Marc Cooper, a professor at the USC Annenberg School for Communication & Journalism, said raising awareness in the vast and expensive L.A. market would take significantly more money than Freedom spent. Another of the company’s mistakes was thinking readers would welcome the L.A. Register’s more conservative opinion pages as an alternative to the Times’ more liberal op-eds, a strategy that defied the political makeup of Los Angeles, Cooper added.

Given Freedom’s heavy debt load from acquisitions and the industrywide shift toward digital news delivery, the L.A. Register was doomed from the get-go, he said.

“It didn’t seem like a reasonable business plan,” he said. “If Mr. Kushner possessed a secret formula for keeping newspapers alive in an age of dying newspapers, he’d be a much wealthier man than he is.”

Now that the paper has ceased publishing, Freedom said in a statement that it will continue to update the L.A. Register website with stories that are relevant to Los Angeles, such as news about the Dodgers.

Freedom will also continue to operate Easy Reader, along with three monthly Easy Reader papers that it launched earlier this year. Those papers are distributed for free to readers in Torrance, beach communities from Playa del Rey to Venice and in an edition covering the area from Santa Monica to Malibu. Freedom leased the operations of Easy Reader from its publisher, Kevin Cody, earlier this year and generates money from selling ads in the papers.
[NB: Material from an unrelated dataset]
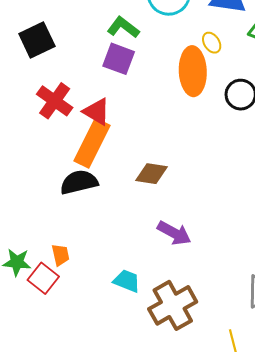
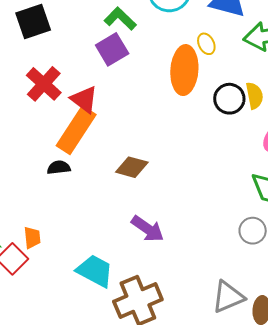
purple square: (119, 59) -> (112, 49), turned 32
black semicircle: (79, 182) -> (59, 168), size x0.6
cyan trapezoid: (127, 281) -> (95, 271), size x1.4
Cody said the papers are on solid footing and that he has no complaints about his working relationship with Freedom.

But he said he thinks the L.A. Register might have had more success if it had used Easy Reader’s business model of giving away the paper for free to increase circulation and charge higher ad rates.

“Dailies are so entrenched in the paid model they can’t wrap their heads around ‘free,’” he said. “It’s really hard to sell subscriptions. But it’s not so hard to get people to read a newspaper if it’s good.”